Collected material START
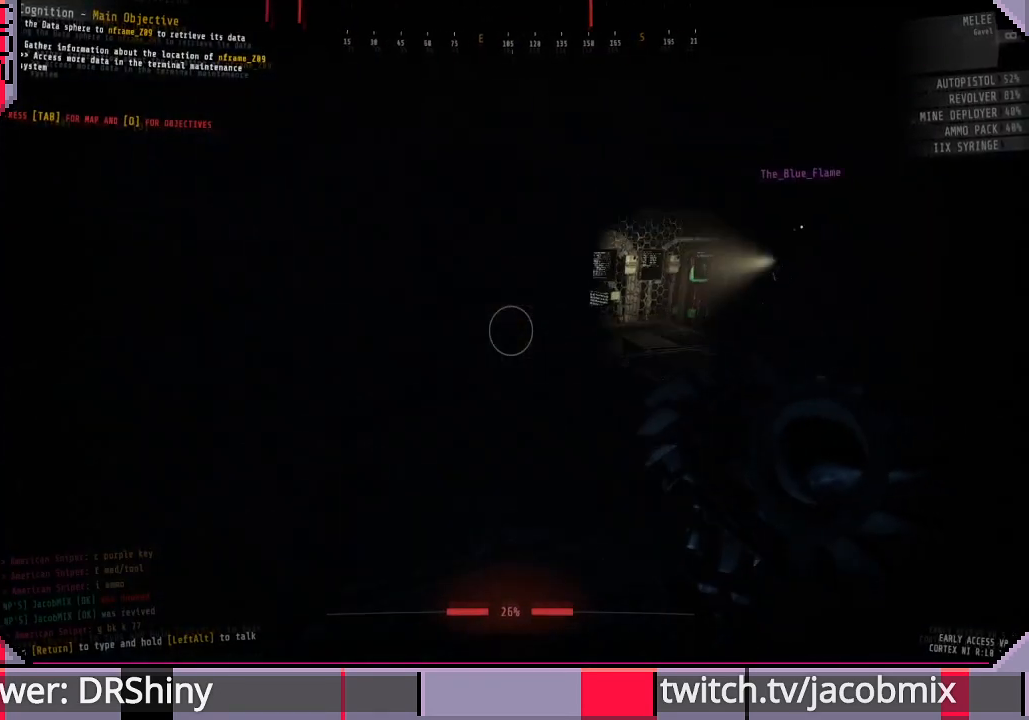
{"keys": ["shift", "w"], "mouse": [], "events": []}
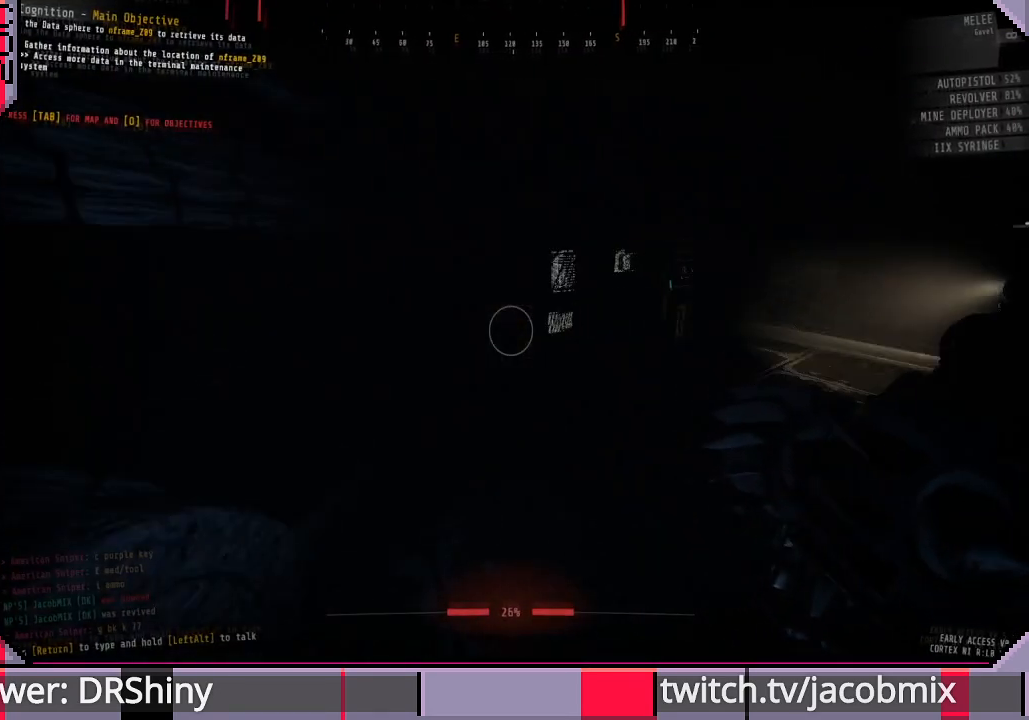
{"keys": ["shift", "w"], "mouse": [], "events": []}
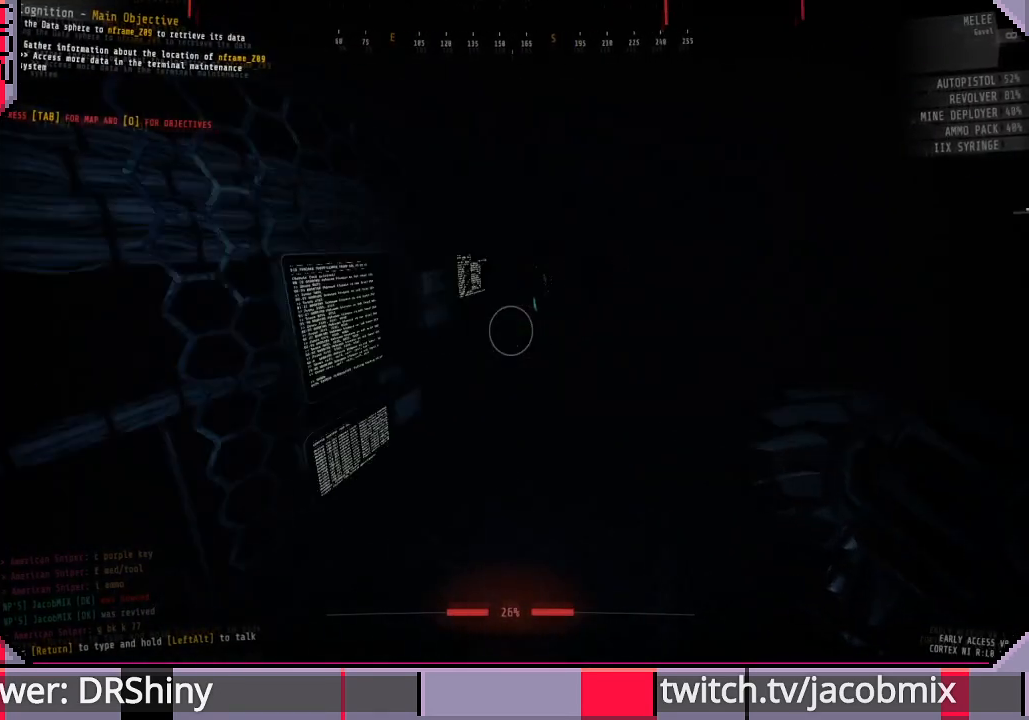
{"keys": ["shift", "w"], "mouse": [], "events": []}
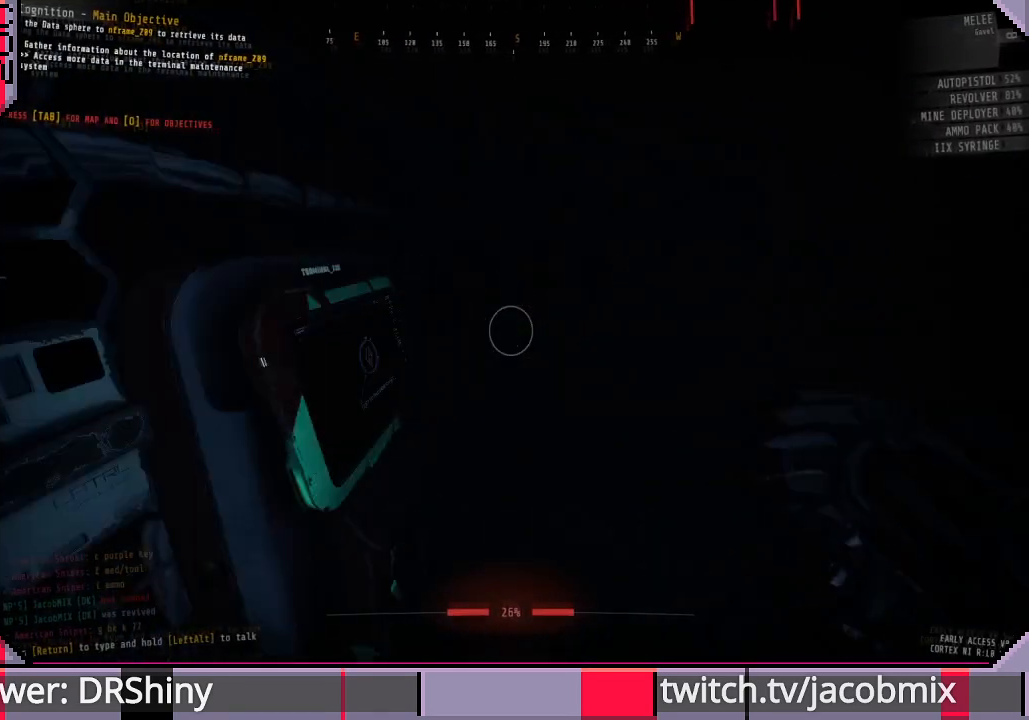
{"keys": ["shift", "w"], "mouse": [], "events": []}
Collected material END
Work to complete -> After removing the pictures, transcribe the listing above exactly.

Exercise output ->
{"keys": ["shift", "w"], "mouse": [], "events": []}
{"keys": ["shift", "w"], "mouse": [], "events": []}
{"keys": ["shift", "w"], "mouse": [], "events": []}
{"keys": ["shift", "w"], "mouse": [], "events": []}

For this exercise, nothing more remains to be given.